Steps for developing a machine learning model
It is possible to either access a publicly available dataset or put the controls and agreements in place to gather the data as part of the development process. As an example, The National Institute for Health Research (NIHR), which invests over £1 billion annually into health and social care research, makes its funded datasets publicly available. Gathering good quality data as part of ML development can take longer, but the dataset might be more representative of the problem the ML tool is trying to solve.
After the data has been collected, it is important to consider the following aspects:
- How was the data collected? For example, data collected in a clinical hospital in England may not be appropriate if the application will be used in remote areas in Africa.
- Is the dataset representative of the population of the target audience? Is there equal distribution of data from different ethnic groups, gender and age for example? If a public dataset was used which doesn’t include these parameters, the model must be evaluated against these different groups to verify it does not perform better for certain groups than others.

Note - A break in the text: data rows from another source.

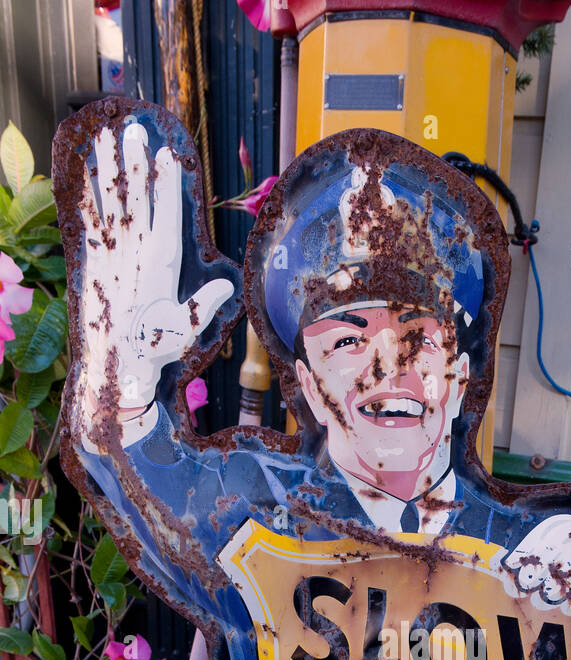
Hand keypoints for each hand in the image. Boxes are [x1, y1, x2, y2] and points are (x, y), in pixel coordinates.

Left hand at [75, 121, 234, 435]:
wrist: (118, 364)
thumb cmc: (157, 347)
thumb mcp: (190, 326)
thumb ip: (208, 301)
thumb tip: (229, 286)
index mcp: (162, 261)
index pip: (166, 211)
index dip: (167, 180)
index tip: (166, 153)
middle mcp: (136, 250)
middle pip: (136, 196)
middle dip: (135, 161)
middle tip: (133, 130)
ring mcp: (113, 253)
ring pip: (112, 201)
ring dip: (109, 167)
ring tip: (106, 136)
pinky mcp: (96, 262)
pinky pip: (92, 220)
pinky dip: (90, 195)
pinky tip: (86, 174)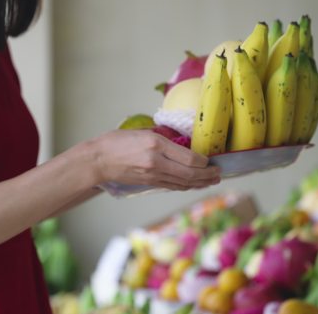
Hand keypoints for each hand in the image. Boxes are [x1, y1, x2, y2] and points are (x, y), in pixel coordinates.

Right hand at [90, 129, 220, 190]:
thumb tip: (183, 145)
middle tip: (219, 173)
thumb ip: (162, 139)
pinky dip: (186, 186)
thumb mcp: (141, 132)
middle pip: (189, 173)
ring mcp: (153, 175)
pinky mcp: (149, 183)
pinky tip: (194, 185)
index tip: (210, 160)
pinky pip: (173, 186)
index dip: (203, 162)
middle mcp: (156, 162)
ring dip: (200, 183)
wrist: (98, 160)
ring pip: (183, 182)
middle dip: (207, 175)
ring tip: (212, 181)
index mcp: (155, 145)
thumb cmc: (117, 142)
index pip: (188, 157)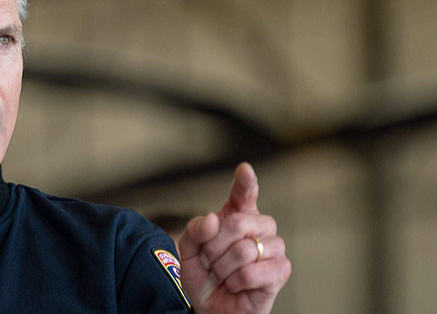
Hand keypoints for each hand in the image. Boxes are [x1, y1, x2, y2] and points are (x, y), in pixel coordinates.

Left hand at [177, 163, 290, 313]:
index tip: (244, 170)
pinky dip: (236, 282)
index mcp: (237, 215)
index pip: (244, 193)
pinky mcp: (281, 271)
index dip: (246, 182)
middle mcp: (259, 227)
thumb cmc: (203, 274)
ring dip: (223, 268)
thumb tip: (213, 219)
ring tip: (223, 275)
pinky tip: (236, 285)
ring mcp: (273, 248)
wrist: (209, 306)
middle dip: (214, 247)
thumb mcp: (188, 249)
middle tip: (209, 261)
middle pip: (238, 223)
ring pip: (244, 250)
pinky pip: (254, 271)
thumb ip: (195, 230)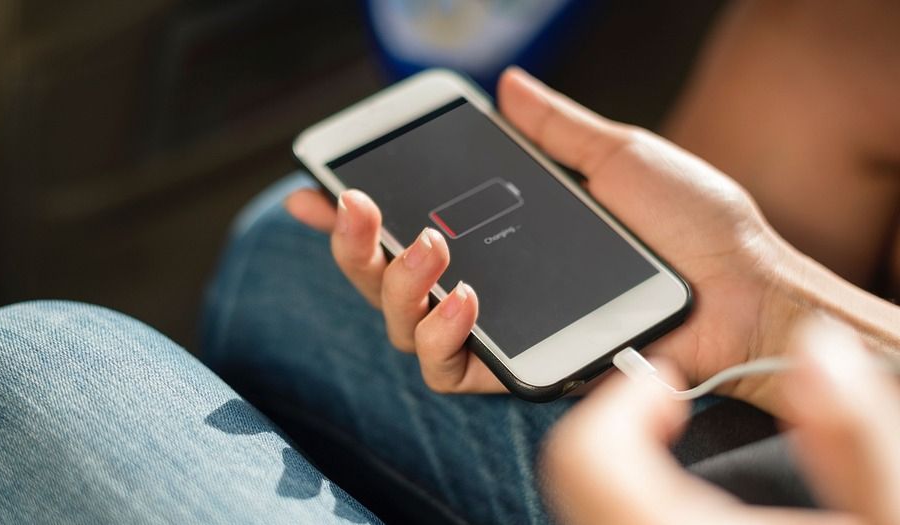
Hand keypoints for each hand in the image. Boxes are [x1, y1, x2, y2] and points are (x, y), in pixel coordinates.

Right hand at [286, 66, 796, 396]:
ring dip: (392, 284)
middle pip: (384, 279)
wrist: (744, 286)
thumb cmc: (693, 225)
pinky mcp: (519, 369)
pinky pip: (447, 368)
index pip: (407, 225)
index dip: (353, 214)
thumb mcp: (617, 157)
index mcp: (500, 237)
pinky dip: (439, 333)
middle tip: (352, 206)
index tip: (316, 187)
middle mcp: (489, 285)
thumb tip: (507, 87)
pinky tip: (459, 296)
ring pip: (400, 324)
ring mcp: (500, 331)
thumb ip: (555, 129)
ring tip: (424, 244)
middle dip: (352, 245)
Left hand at [542, 316, 899, 524]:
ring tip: (689, 465)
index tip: (672, 386)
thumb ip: (857, 437)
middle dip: (624, 430)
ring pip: (584, 513)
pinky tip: (684, 510)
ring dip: (624, 473)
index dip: (624, 398)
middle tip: (676, 413)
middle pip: (575, 478)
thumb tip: (816, 349)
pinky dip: (625, 507)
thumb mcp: (890, 520)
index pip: (587, 454)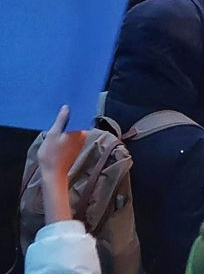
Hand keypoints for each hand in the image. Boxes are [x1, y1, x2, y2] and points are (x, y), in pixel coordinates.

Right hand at [39, 106, 86, 225]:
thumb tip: (67, 108)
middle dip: (71, 112)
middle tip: (63, 104)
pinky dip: (68, 128)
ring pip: (75, 126)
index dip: (76, 106)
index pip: (80, 113)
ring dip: (69, 120)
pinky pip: (73, 132)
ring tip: (59, 112)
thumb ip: (61, 120)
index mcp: (78, 131)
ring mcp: (80, 141)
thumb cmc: (51, 155)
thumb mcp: (53, 135)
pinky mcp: (76, 146)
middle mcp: (82, 135)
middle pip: (78, 119)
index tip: (71, 98)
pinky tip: (59, 125)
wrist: (53, 174)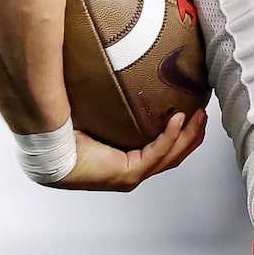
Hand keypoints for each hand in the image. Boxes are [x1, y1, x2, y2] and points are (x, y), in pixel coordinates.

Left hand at [57, 108, 204, 191]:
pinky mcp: (128, 174)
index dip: (181, 135)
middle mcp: (132, 172)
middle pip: (174, 155)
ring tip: (199, 116)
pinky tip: (178, 120)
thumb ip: (114, 110)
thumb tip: (118, 78)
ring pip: (171, 156)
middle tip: (203, 114)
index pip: (163, 151)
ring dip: (189, 136)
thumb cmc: (65, 137)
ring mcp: (132, 176)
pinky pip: (157, 153)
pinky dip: (170, 136)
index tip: (191, 115)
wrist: (49, 151)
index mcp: (126, 162)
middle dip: (193, 135)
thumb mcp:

- Does the dataset have enough coverage?If the application contains different features as inputs, while the outputs are classes representing different diseases, is each disease covered equally or is there a class imbalance? For example, are there more datapoints for a certain disease than others?
The next step is preparing the data that has been collected for training. This includes handling invalid or missing data or removing duplicate data, which must be done carefully to make sure important data isn’t accidentally removed. Data preparation can also include converting the data from continuous to discrete values, or normalising it to suit the selected algorithm better. If the dataset needs to be labelled and the outcome is not a ground truth but an opinion, this opinion should be deduced by several people to reduce bias and ensure the outcome is as representative as possible.
Training the machine learning model
After collecting and pre-processing the data, you will start to have a clearer picture of the problem and possible solutions, allowing you to select an appropriate ML model. The selection of the ML model will depend on the data and the application. Is the application predicting a value (regression) or a class (classification)? Does the data contain the expected outcome given input features (supervised learning) or not (unsupervised)? For example, if the dataset contains images of cancer cells where each image has been labelled cancerous or non-cancerous, the task would be considered supervised learning and classification.
The next step is selecting the appropriate model that can be fitted to the data and solve the task at hand. There are numerous algorithms that can be used to solve the same task, however there are several important factors that need to be considered to choose the right one.
These factors could include interpretability, such as how well the machine learning model explains its predictions. This should be considered a huge factor when choosing a model for machine learning in medical applications. The amount of time it takes to train the model can also be an important factor if the model needs to be repeatedly trained when receiving new data. Is it important that the application makes a quick prediction, or is accuracy more important than time? Performance and interpretability will probably have the biggest impact on which algorithm should be chosen. A good way to decide on the best algorithm would be to use the validation part of the dataset to determine which model is best suited for the application.